Bu sana bir ders olsun, bir daha böyle küstahlıklar yapma!
Neye uğradığını anlamayan er “Başüstüne” diyerek selamı çakmış ve şöyle sormuş:
-“Teğmenim, beni az önce evine şemsiye almaya yollayan Generale ‘Şemsiyem nerede?’ diye sorduğunda ne cevap vereyim?”
 
***
ŞÖFÖRLÜK
Hâkim, kaza yaparak birkaç kişinin ölümüne yol açan bir şoförün ehliyetini iptal edince, şoför, “Aman, hâkim bey” diye sızlanmış. “Benim yaşayabilmem, şoförlük yapmama bağlı.”
Hâkim cevap vermiş:
-“Başkalarının yaşaması da senin şoförlük yapmamana bağlı.”
 
***
BUNLAR DÖNMEZLER
Mevlevi, Bektaşi ve Sofu yemekten sonra ikram edilen bir tepsi baklava için rüyaya yatarlar.
En hayırlı düşü gören baklavayı yiyecektir. Öneri kabul edilir.
Yatar, uyurlar.
Sabah olunca Sofu: “Ne düş gördünüz anlatın bakalım?” der.
Mevlevi sikkesini başına geçirerek:
-“Hayırdır inşallah göklere çıktım” der.
Sofu da:
-“Ben ise düşümde Cennete gittim” der.
Bektaşi:
-“Erenler, ben de gece birinizin göklere uçtuğunu, diğerinizin de Cennette gezdiğini görünce ‘artık bunlar fani dünyaya dönmezler’ diyerek kalkıp baklavayı bir güzel temizledim” der.
 
***
İNANIR MISIN?
Bir çift tren hatlarına yakın bir yerde ev almışlar.
Adam her sabah işe gittikten sonra trenler geçmeye başlar ve yatak odasında bulunan elbise dolabının kapıları gıcırdamaya başlarmış.
Buna sinirlenen evin hanımı bir sabah eşi gittikten sonra çağırmış marangozu.
Marangoz bakmış: “Bir sorun gözükmüyor” demiş.
Evin hanımı: “Ama tren geçerken gıcırdıyor, beni sinir ediyor” diye söyleyince marangoz:
-“O halde ben dolabın içine gireyim. Nerede arıza olduğuna tren geçerken bakayım...” demiş ve girmiş dolaba tren beklemeye başlamış.
O sırada kadının eşi eve gelmiş.
Bakmış bir çift erkek ayakkabısı kapıda duruyor.
Sinirle dalmış eve hemen yatağın altına bakmış kimse yok.
Açmış elbise dolabını, bir de ne görsün.
Adamın biri sinmiş bekliyor.
-“Ne işin var lan senin burada” demiş ve yapışmış yakasına.
Marangoz ürkek bir sesle cevap vermiş:
-“Şimdi size ‘ben tren bekliyorum’ diyeceğim ama inanmazsın ki!”
 
***
KEÇİ RESMİ
Leyla, ağacın altına oturmuş resim yapıyordu.
Babası kızın elindeki bomboş kâğıdı görünce sordu:
-“Leyla, ne resmi yapıyorsun bakayım?”
-“Çimenlikte bir keçi resmi.”
-“Çimenler nerede?”
-“Keçi hepsini yedi.”
-“Ya keçi?”
-“Yiyecek bir şey kalmayınca o da gitti.”
 
***
İYİLİK
Oymakbeyi, izci adaylarını karşısına toplamış, onlara izciliğin ilkelerini anlatmaya çalışıyordu:
-“Bakın çocuklar” dedi. “Bir izci, her gün hiç olmazsa bir kez birine yardımcı olmalıdır.
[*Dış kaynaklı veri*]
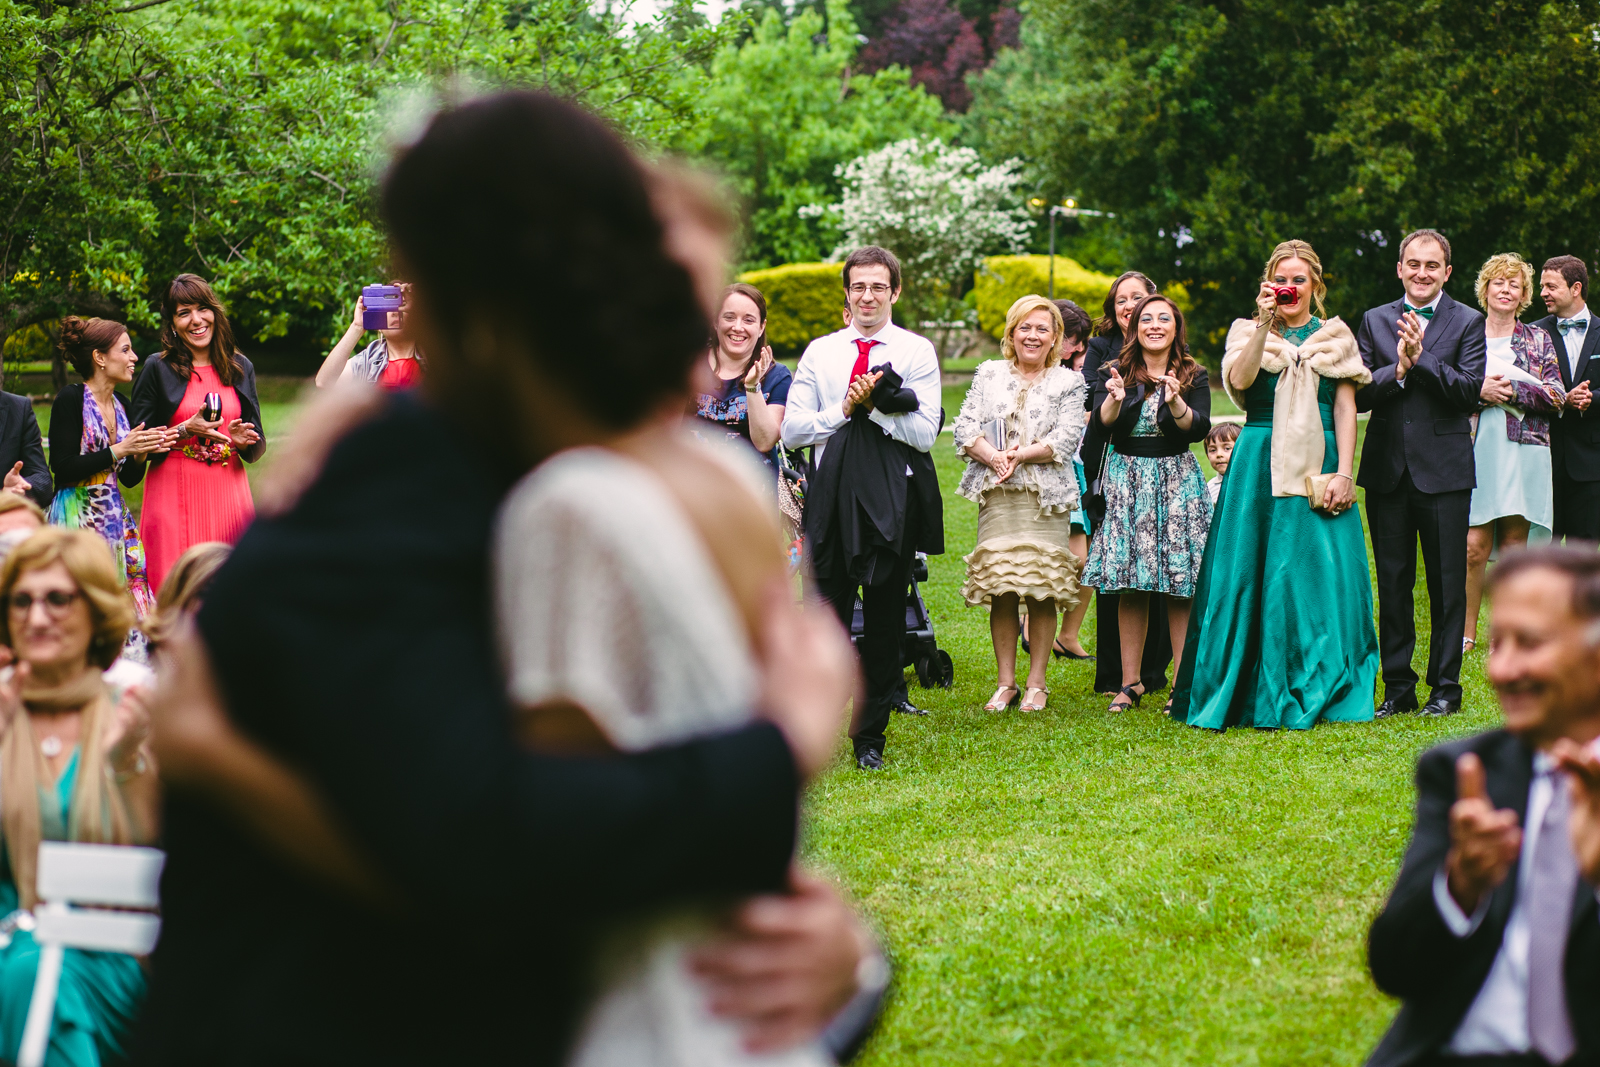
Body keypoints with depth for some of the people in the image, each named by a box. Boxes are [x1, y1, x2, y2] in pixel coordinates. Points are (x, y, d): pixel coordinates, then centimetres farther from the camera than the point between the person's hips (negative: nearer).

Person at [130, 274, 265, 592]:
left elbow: (258, 446, 14)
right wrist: (186, 431, -15)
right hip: (175, 497, -3)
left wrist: (243, 440, -8)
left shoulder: (240, 367, 11)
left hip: (229, 495, 3)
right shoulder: (158, 369, 1)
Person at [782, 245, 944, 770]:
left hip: (893, 497, -1)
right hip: (832, 491, 1)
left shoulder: (917, 351, 4)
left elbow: (925, 433, -6)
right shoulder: (820, 352, 11)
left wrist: (872, 406, -11)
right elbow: (792, 431, 5)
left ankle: (871, 736, 14)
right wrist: (844, 411, -7)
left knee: (884, 620, 4)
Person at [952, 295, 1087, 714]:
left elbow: (1066, 439, -4)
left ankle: (1037, 684, 4)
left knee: (1041, 592, -4)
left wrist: (1020, 455, -13)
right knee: (1000, 589, -1)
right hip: (996, 495, 2)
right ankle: (1005, 683, 7)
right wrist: (993, 457, -12)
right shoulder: (989, 374, 14)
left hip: (1046, 496, -2)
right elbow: (965, 429, 5)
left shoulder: (1069, 382, 9)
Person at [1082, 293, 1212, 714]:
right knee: (1130, 586, 1)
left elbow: (1200, 428, -11)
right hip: (1127, 480, 1)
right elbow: (1101, 422, -10)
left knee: (1181, 587, -5)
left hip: (1177, 480, -1)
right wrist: (1114, 398, -31)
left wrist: (1176, 403, -29)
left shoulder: (1194, 376, 2)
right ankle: (1131, 682, 7)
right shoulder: (1117, 373, 4)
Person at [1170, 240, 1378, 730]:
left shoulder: (1335, 337, 12)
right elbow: (1239, 380, -11)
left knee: (1321, 572, -2)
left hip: (1319, 465, 1)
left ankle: (1318, 693, 5)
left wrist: (1343, 472, -5)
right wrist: (1265, 325, -18)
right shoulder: (1249, 332, 9)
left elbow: (1345, 408, 5)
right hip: (1261, 465, -1)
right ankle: (1255, 694, 4)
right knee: (1255, 572, -2)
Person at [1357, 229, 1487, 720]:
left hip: (1444, 471, -2)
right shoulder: (1375, 321, 9)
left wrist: (1421, 358, -18)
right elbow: (1358, 394, 1)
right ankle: (1398, 687, 14)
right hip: (1387, 471, 2)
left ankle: (1445, 686, 9)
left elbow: (1470, 391, -10)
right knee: (1392, 583, 7)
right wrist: (1398, 369, -16)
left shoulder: (1468, 322, 3)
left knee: (1447, 583, 1)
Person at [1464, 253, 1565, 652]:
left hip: (1524, 451, 1)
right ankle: (1467, 631, 3)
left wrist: (1511, 390, -10)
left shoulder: (1538, 340, 12)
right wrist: (1480, 392, -14)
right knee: (1475, 546, -8)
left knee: (1514, 546, 1)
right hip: (1476, 450, -1)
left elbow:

Hiç olmazsa hastalara, yaşlılara, muhtaçlara. Her sabah okula geldiğiniz zaman size bir gün önce nasıl bir iyilik yaptığınızı soracağım. Tamam mı?”
Ertesi sabah Oymakbeyi çocukları toplayıp sordu:
-“Söyleyin bakalım... Dün ne gibi bir iyilik yaptınız?”
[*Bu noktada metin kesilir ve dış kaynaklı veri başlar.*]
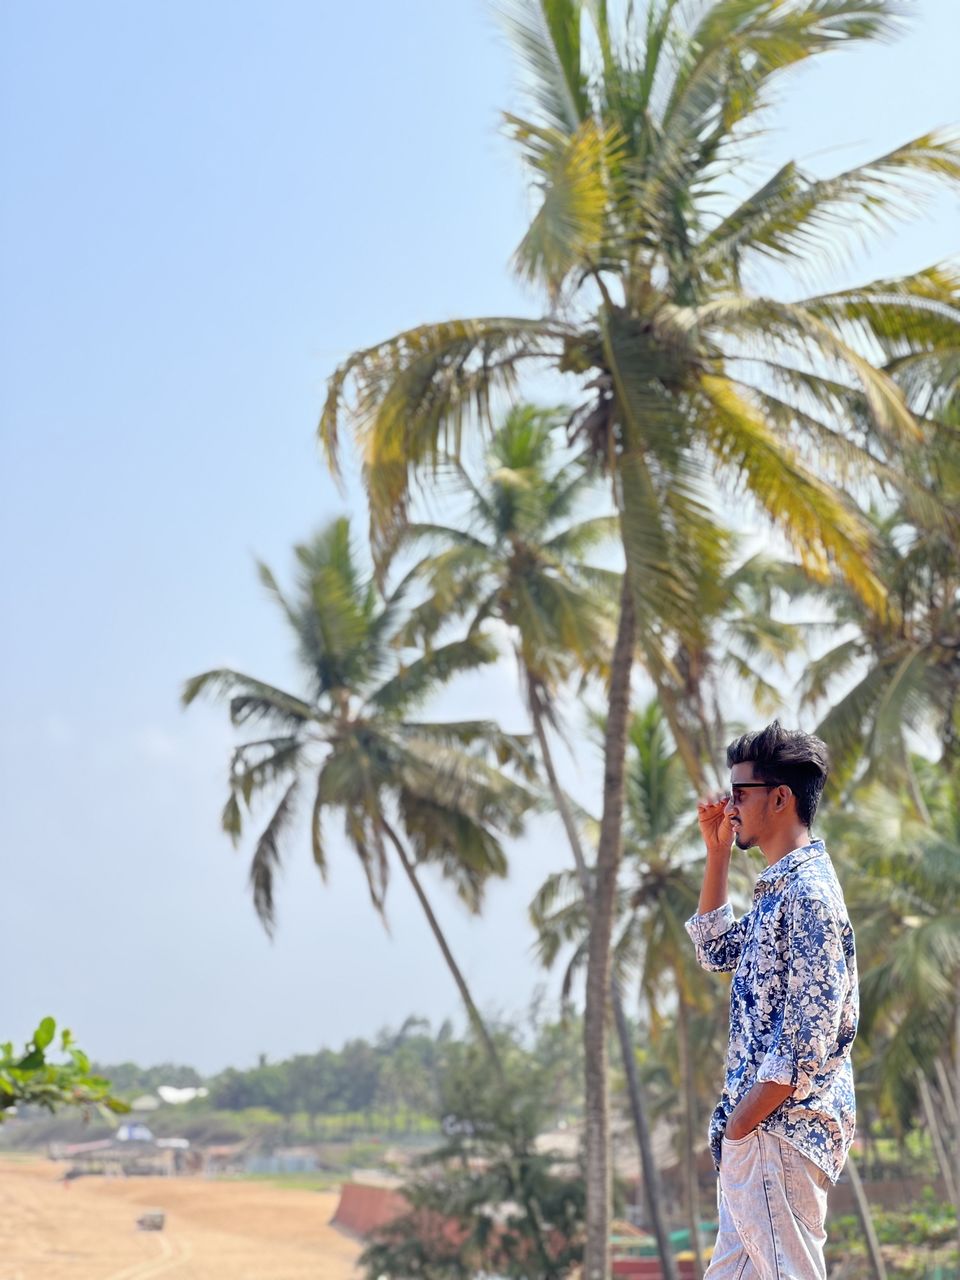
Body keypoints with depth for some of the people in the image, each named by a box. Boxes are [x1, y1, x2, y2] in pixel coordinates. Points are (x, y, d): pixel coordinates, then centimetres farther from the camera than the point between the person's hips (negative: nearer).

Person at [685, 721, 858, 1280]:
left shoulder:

Bütün çocuklar, hep bir ağızdan:
-“Yaşlı bir kadının karşıdan karşıya geçmesine yardım ettik efendim.”
Adamcağız şaşırdı:
-“Hepiniz mi?”
-“Evet efendim, hepimiz birden.”
-“Neden?”
Çocuklardan biri cevap verdi:
-“Yaşlı kadın karşıdan karşıya geçmek istemiyordu, ondan efendim!”
 
***
ÖKÜZ UĞRUNA
Oğlunun okuması için çiftliğindeki bütün inekleri satan bir köylü, onun bir şey öğrenemediğini görünce kendi kendine söyleniyormuş:
-“Ne bahtsız adammışım, diye söylenmiş. Bir öküz uğruna ne inekler feda ettim.”